■ **Entries provided**:
______

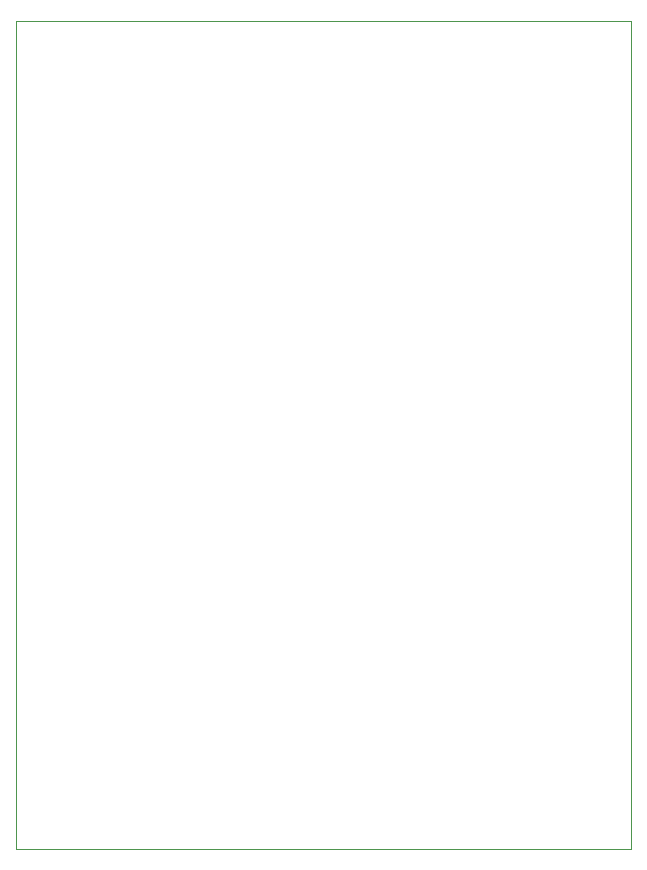
<source format=gm1>
%TF.GenerationSoftware,KiCad,Pcbnew,(5.1.10-1-10_14)*%
%TF.CreationDate,2021-12-20T14:54:58-05:00*%
%TF.ProjectId,SmartLock,536d6172-744c-46f6-936b-2e6b69636164,rev?*%
%TF.SameCoordinates,Original*%
%TF.FileFunction,Profile,NP*%
%FSLAX46Y46*%
G04 Gerber Fmt 4.6, Leading zero omitted, Abs format (unit mm)*
G04 Created by KiCad (PCBNEW (5.1.10-1-10_14)) date 2021-12-20 14:54:58*
%MOMM*%
%LPD*%
G01*
G04 APERTURE LIST*
%TA.AperFunction,Profile*%
%ADD10C,0.100000*%
%TD*%
G04 APERTURE END LIST*
D10*
X150114000Y-52324000D02*
X150114000Y-122428000D01*
X98044000Y-52324000D02*
X150114000Y-52324000D01*
X98044000Y-122428000D02*
X98044000Y-52324000D01*
X150114000Y-122428000D02*
X98044000Y-122428000D01*
M02*

</source>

______

■ **Task**: Which lines of the data contain the string "format"? Copy each one.

■ **Response area**:
<source format=gm1>
G04 Gerber Fmt 4.6, Leading zero omitted, Abs format (unit mm)*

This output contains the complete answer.